As the articles state, the Occupy movement is making another social network
because Facebook and Twitter don't work nearly efficient enough for
"organizing Occupy crap". Nor have any major government attacks on Occupy
Boston (for example) managed to stop the movement.

------
aero142
The parallel thing I see happing is the strengthening of subcultures. Although
the internet is bringing the world closer together, it also seems to be
allowing like minded people to build lasting subcultures. Reddit has several
of these. This is a pattern I have seen a lot. These subcultures might have
sprung up before but after the initial enthusiasm dies out, the subculture
moves on.
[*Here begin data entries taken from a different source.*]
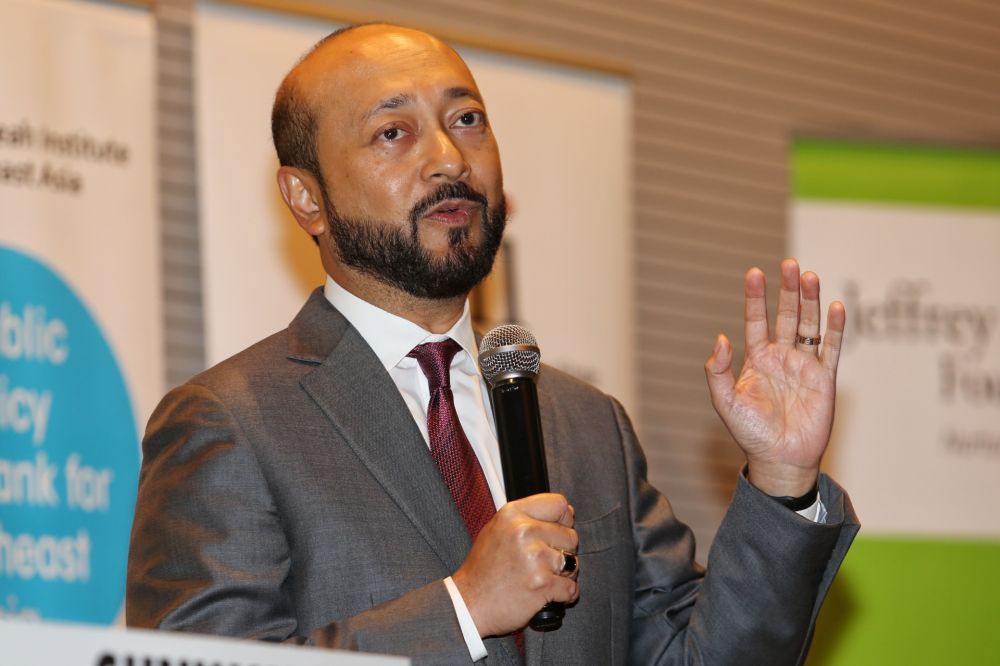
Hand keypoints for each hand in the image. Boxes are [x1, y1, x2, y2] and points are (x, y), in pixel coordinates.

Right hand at [452, 493, 578, 637]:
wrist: (469, 604)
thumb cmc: (483, 570)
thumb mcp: (496, 529)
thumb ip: (528, 518)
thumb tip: (567, 512)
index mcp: (513, 514)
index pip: (560, 505)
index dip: (563, 521)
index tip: (557, 532)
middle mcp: (524, 531)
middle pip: (571, 536)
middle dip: (563, 552)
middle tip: (544, 562)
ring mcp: (535, 558)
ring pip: (574, 563)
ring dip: (564, 574)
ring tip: (544, 578)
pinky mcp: (542, 584)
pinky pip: (572, 588)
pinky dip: (565, 595)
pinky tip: (549, 594)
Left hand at [704, 259, 845, 496]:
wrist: (780, 460)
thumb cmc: (750, 433)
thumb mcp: (725, 402)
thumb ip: (719, 371)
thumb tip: (721, 338)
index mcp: (756, 359)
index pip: (756, 320)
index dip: (755, 297)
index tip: (753, 272)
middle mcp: (781, 357)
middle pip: (786, 315)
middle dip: (787, 290)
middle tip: (789, 264)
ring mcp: (804, 365)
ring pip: (809, 325)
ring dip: (810, 301)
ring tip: (810, 276)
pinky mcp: (825, 378)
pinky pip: (832, 348)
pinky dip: (835, 328)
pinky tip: (835, 307)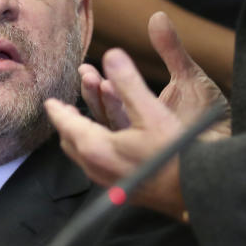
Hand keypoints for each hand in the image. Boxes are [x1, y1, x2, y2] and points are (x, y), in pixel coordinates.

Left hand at [48, 46, 187, 217]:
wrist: (196, 191)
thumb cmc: (176, 154)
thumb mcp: (152, 112)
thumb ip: (129, 83)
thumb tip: (111, 54)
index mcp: (96, 148)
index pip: (67, 124)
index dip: (58, 111)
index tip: (50, 101)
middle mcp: (96, 167)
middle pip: (71, 141)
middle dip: (67, 122)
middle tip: (65, 109)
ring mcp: (108, 181)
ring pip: (83, 155)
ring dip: (81, 135)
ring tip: (82, 123)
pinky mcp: (121, 188)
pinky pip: (96, 164)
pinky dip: (94, 148)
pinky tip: (106, 144)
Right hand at [81, 12, 229, 136]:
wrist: (231, 137)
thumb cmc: (210, 111)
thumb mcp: (187, 75)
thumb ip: (170, 49)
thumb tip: (157, 16)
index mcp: (140, 112)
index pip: (110, 99)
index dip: (96, 84)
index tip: (85, 68)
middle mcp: (137, 129)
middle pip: (105, 112)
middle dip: (92, 93)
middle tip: (87, 74)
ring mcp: (144, 141)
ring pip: (112, 124)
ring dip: (101, 102)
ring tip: (98, 81)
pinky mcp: (152, 150)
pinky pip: (130, 136)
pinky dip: (120, 115)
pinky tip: (116, 95)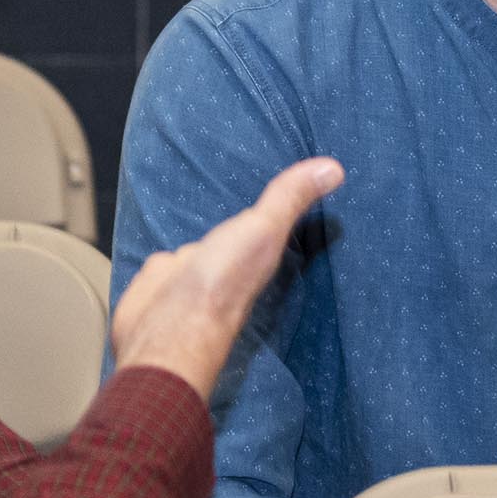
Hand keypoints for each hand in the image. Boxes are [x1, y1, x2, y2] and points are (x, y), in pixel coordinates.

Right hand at [111, 158, 342, 398]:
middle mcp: (228, 266)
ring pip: (200, 250)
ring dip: (205, 241)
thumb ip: (289, 199)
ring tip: (212, 226)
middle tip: (248, 202)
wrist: (165, 329)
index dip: (279, 211)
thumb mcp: (262, 230)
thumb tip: (336, 168)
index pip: (271, 227)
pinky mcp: (160, 282)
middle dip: (239, 224)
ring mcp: (192, 276)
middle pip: (235, 239)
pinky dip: (169, 256)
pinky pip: (167, 262)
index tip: (292, 193)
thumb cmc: (220, 281)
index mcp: (257, 256)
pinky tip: (170, 254)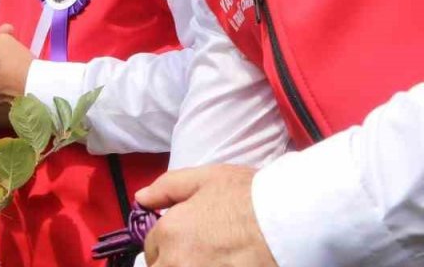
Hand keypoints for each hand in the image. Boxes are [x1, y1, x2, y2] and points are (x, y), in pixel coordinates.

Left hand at [136, 165, 278, 266]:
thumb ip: (169, 188)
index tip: (185, 244)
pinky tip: (230, 265)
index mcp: (170, 235)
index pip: (151, 250)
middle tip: (200, 255)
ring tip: (215, 260)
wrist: (294, 220)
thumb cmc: (252, 196)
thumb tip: (142, 198)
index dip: (166, 246)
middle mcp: (179, 263)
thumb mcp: (207, 178)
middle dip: (175, 262)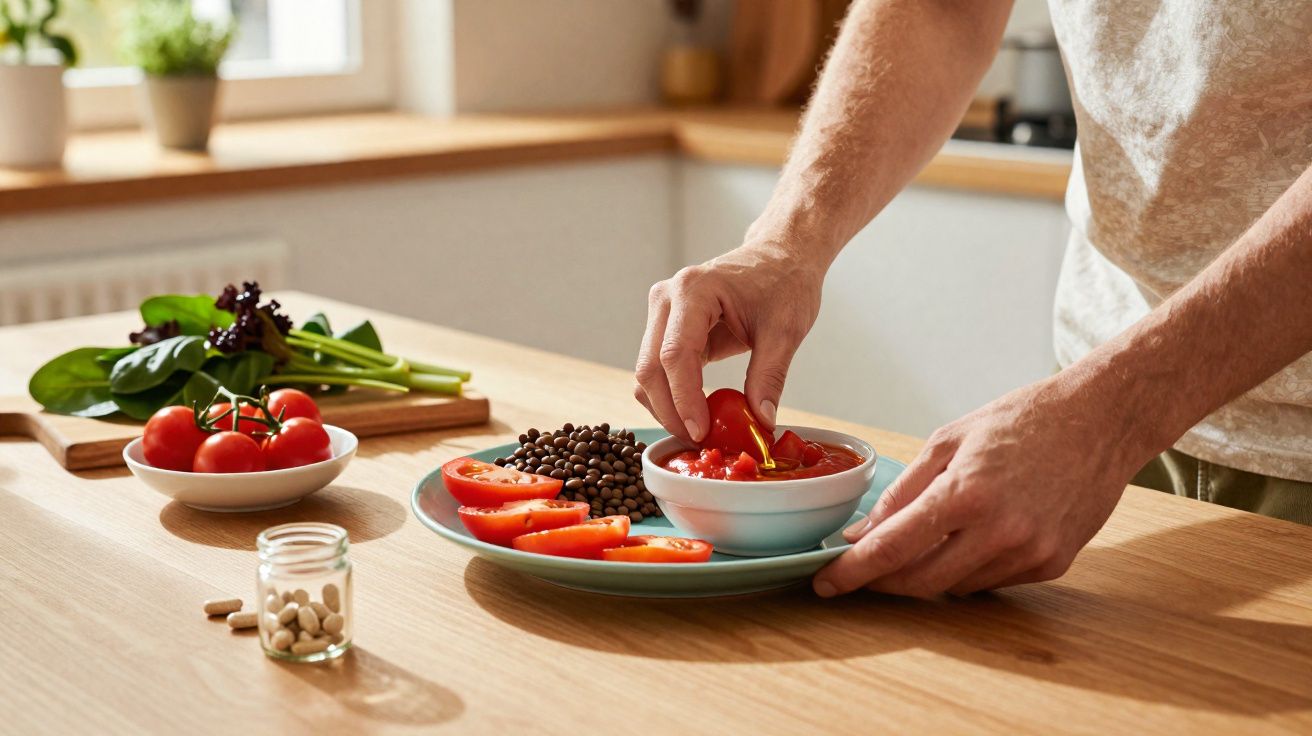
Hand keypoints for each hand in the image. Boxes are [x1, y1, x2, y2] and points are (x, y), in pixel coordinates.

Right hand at [635, 242, 822, 441]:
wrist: (779, 257)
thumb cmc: (784, 282)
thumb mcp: (785, 331)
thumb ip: (769, 376)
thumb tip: (760, 420)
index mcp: (694, 290)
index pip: (676, 355)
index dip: (684, 400)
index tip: (701, 432)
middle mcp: (667, 298)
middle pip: (650, 368)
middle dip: (670, 412)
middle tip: (701, 442)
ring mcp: (662, 312)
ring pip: (646, 374)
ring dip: (666, 408)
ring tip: (701, 432)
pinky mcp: (666, 328)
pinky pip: (657, 370)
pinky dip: (671, 397)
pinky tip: (697, 415)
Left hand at [813, 374, 1146, 597]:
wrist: (1103, 420)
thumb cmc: (1024, 420)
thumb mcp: (949, 440)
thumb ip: (902, 491)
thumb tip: (860, 533)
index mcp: (966, 493)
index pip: (893, 548)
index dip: (853, 572)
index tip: (826, 583)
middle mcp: (1000, 531)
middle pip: (919, 581)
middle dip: (882, 581)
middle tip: (859, 570)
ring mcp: (1030, 552)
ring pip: (955, 586)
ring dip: (926, 573)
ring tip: (921, 541)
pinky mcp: (1053, 564)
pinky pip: (991, 581)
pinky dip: (968, 568)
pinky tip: (971, 538)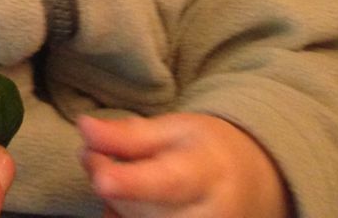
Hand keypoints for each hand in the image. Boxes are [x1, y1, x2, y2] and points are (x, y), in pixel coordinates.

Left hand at [78, 112, 292, 216]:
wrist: (253, 186)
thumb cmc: (208, 151)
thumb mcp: (174, 129)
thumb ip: (129, 135)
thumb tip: (84, 129)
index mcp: (208, 173)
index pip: (167, 183)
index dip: (131, 184)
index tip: (102, 179)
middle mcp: (211, 217)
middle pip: (142, 212)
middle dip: (108, 182)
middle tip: (93, 154)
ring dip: (117, 207)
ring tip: (121, 180)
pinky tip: (132, 207)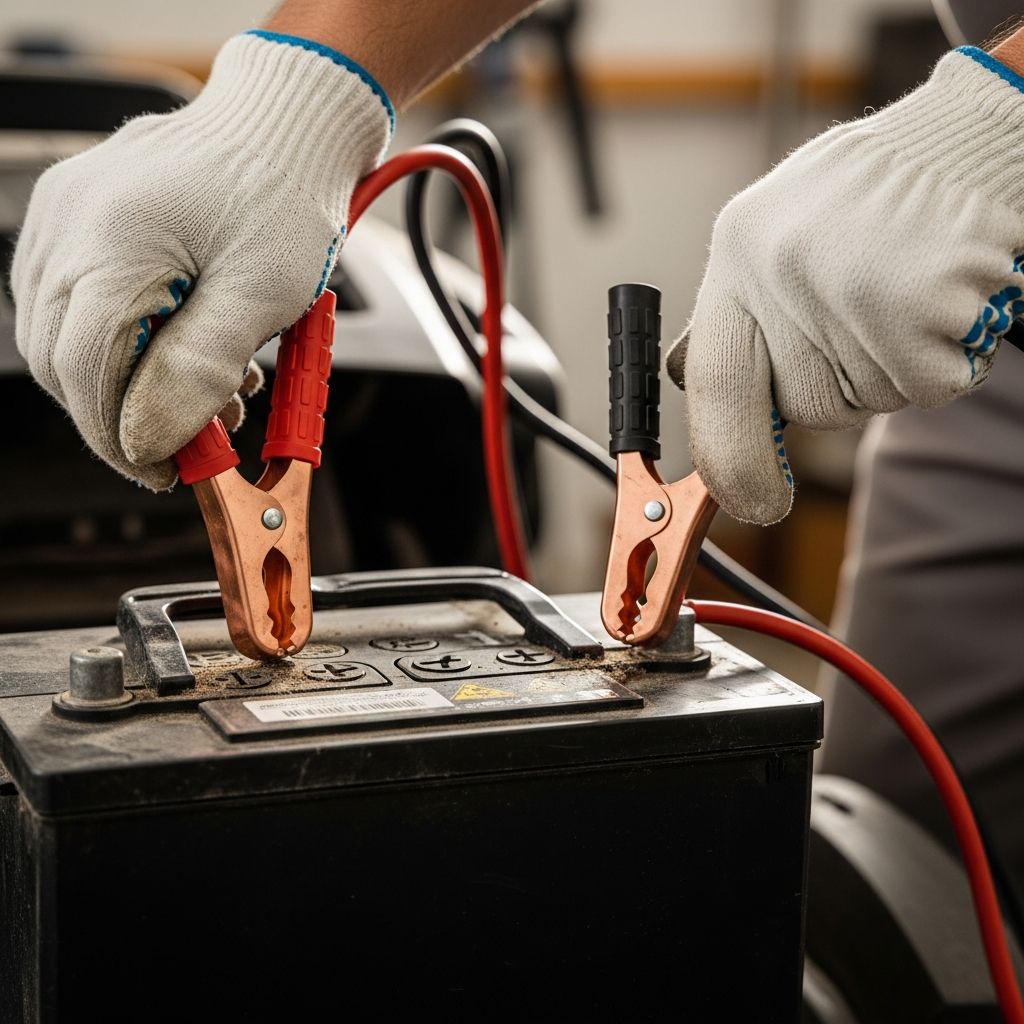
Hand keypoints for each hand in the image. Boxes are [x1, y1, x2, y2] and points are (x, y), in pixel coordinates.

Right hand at [11, 30, 391, 488]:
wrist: (285, 125)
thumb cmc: (285, 196)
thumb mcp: (260, 294)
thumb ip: (198, 370)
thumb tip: (148, 440)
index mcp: (109, 241)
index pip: (85, 372)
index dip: (122, 438)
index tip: (169, 473)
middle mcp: (67, 225)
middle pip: (64, 361)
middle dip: (130, 417)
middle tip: (203, 441)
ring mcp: (65, 217)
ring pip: (67, 339)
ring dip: (132, 385)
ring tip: (220, 396)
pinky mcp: (79, 219)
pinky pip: (79, 304)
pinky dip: (126, 345)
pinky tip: (191, 355)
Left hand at [668, 46, 1023, 523]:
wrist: (968, 138)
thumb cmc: (869, 194)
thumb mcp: (776, 231)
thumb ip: (740, 309)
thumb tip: (694, 384)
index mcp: (739, 250)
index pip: (712, 383)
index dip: (730, 460)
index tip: (751, 503)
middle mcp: (782, 271)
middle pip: (801, 406)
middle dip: (835, 398)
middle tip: (868, 347)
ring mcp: (848, 289)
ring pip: (865, 399)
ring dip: (892, 368)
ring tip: (902, 292)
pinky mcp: (918, 307)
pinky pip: (927, 386)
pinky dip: (945, 360)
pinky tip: (944, 298)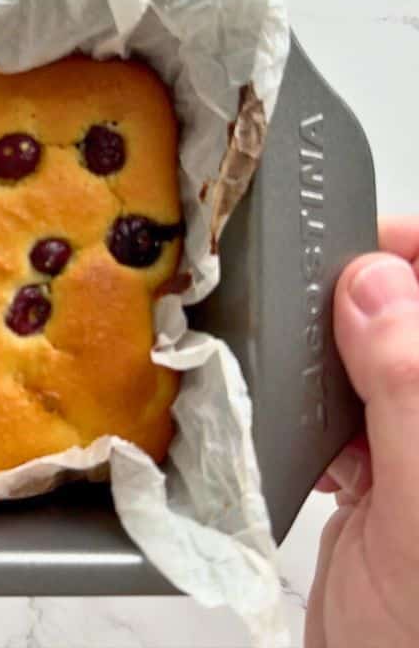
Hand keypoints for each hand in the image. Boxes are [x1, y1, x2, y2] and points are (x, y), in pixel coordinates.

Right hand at [307, 217, 418, 646]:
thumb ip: (414, 392)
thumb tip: (378, 286)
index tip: (371, 244)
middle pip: (416, 321)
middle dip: (372, 300)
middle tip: (313, 303)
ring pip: (380, 358)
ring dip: (338, 358)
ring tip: (312, 382)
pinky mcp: (385, 474)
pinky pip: (349, 409)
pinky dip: (321, 413)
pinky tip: (321, 447)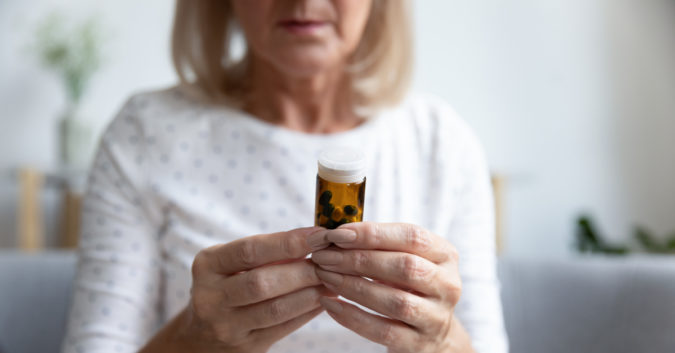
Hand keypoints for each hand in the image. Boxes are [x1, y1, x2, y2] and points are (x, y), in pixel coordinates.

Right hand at [179, 227, 335, 352]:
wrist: (203, 335)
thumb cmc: (228, 285)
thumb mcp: (233, 264)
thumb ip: (268, 252)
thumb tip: (315, 239)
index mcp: (208, 265)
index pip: (250, 250)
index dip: (288, 242)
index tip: (318, 235)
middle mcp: (211, 297)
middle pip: (262, 282)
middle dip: (302, 271)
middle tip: (330, 261)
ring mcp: (226, 326)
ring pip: (275, 309)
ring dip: (310, 293)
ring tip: (332, 281)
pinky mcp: (245, 346)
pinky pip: (283, 328)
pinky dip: (307, 312)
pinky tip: (324, 300)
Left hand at [308, 222, 463, 352]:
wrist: (433, 335)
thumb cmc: (410, 287)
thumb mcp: (406, 260)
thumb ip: (380, 245)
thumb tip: (337, 232)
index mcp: (445, 255)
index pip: (411, 237)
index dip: (373, 233)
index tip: (338, 233)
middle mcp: (447, 284)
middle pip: (404, 267)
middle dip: (358, 259)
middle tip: (324, 256)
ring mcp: (436, 317)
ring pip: (395, 301)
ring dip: (353, 287)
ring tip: (325, 277)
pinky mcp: (420, 343)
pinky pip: (383, 331)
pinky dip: (353, 317)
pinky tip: (331, 305)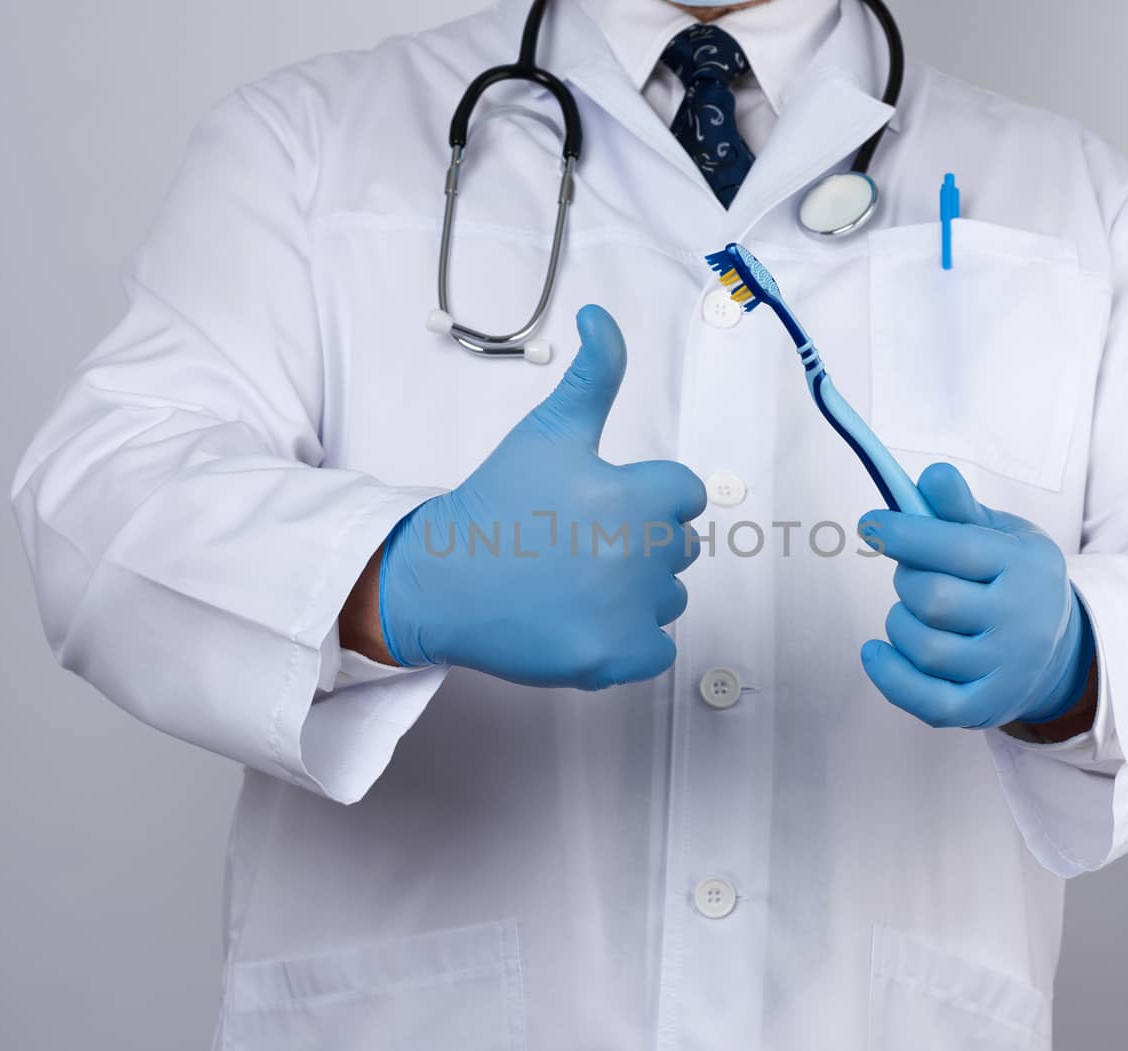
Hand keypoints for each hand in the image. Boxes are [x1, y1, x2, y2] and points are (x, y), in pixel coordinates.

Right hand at [378, 305, 706, 689]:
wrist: (442, 579)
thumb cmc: (496, 503)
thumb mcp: (549, 430)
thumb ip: (594, 374)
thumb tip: (600, 315)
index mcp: (635, 496)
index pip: (684, 494)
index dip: (646, 495)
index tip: (601, 504)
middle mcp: (641, 554)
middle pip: (680, 546)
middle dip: (640, 543)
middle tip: (579, 544)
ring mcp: (629, 612)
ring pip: (669, 598)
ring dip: (636, 594)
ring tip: (576, 583)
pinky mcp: (615, 658)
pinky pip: (658, 650)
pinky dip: (630, 642)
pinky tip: (584, 620)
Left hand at [857, 463, 1093, 728]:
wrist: (1058, 650)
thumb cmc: (1012, 580)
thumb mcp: (1001, 534)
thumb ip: (961, 508)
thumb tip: (932, 475)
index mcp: (1026, 566)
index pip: (955, 546)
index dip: (903, 533)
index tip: (870, 524)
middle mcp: (1021, 620)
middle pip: (933, 598)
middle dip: (906, 580)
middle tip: (912, 575)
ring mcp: (1005, 669)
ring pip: (924, 647)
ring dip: (898, 624)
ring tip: (911, 612)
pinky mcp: (985, 708)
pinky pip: (926, 701)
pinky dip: (890, 676)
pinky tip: (876, 651)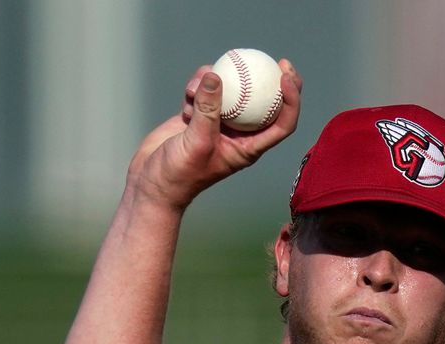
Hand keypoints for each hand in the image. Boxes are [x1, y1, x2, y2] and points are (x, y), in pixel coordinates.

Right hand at [126, 59, 302, 210]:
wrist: (153, 182)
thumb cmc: (180, 174)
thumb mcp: (197, 142)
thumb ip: (207, 109)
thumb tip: (215, 75)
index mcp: (249, 147)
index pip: (282, 123)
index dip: (291, 100)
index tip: (286, 78)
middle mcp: (238, 134)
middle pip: (264, 103)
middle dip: (271, 81)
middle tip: (274, 60)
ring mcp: (218, 123)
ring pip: (229, 91)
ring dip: (215, 82)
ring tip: (194, 90)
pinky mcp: (198, 115)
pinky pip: (205, 91)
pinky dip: (197, 87)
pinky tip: (188, 93)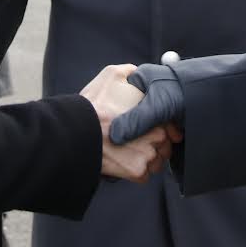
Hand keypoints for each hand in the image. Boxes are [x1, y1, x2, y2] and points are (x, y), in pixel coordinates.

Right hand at [80, 64, 171, 182]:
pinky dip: (135, 171)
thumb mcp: (111, 75)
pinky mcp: (138, 171)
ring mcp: (148, 154)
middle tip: (136, 140)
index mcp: (155, 111)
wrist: (76, 133)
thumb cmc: (93, 105)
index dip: (159, 126)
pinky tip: (122, 161)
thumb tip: (136, 72)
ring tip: (127, 151)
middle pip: (164, 143)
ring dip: (146, 159)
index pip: (169, 123)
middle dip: (153, 143)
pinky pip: (144, 175)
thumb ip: (130, 71)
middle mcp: (157, 134)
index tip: (149, 129)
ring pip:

Now, it seems that these subcultures persist and keep growing,
building group identity, language, and camaraderie. The Ron Paul supporters
have stuck around for years because of this and now they have the growing
organization to push through to the mainstream, but it is the lingering
subculture behind it , this strong foundation, that is allowing them to push
through the normal barriers that would have prevented this in the past.

------
gfodor
One bullet point missing I think that is important is the democratization of
education I think started in earnest this year. Khan Academy has entered the
zeitgeist and Stanford and MIT are now opening up classes to the public. If
this continues we could see a much more educated and informed public, which
obviously is healthy for democracy in the same way these movements are.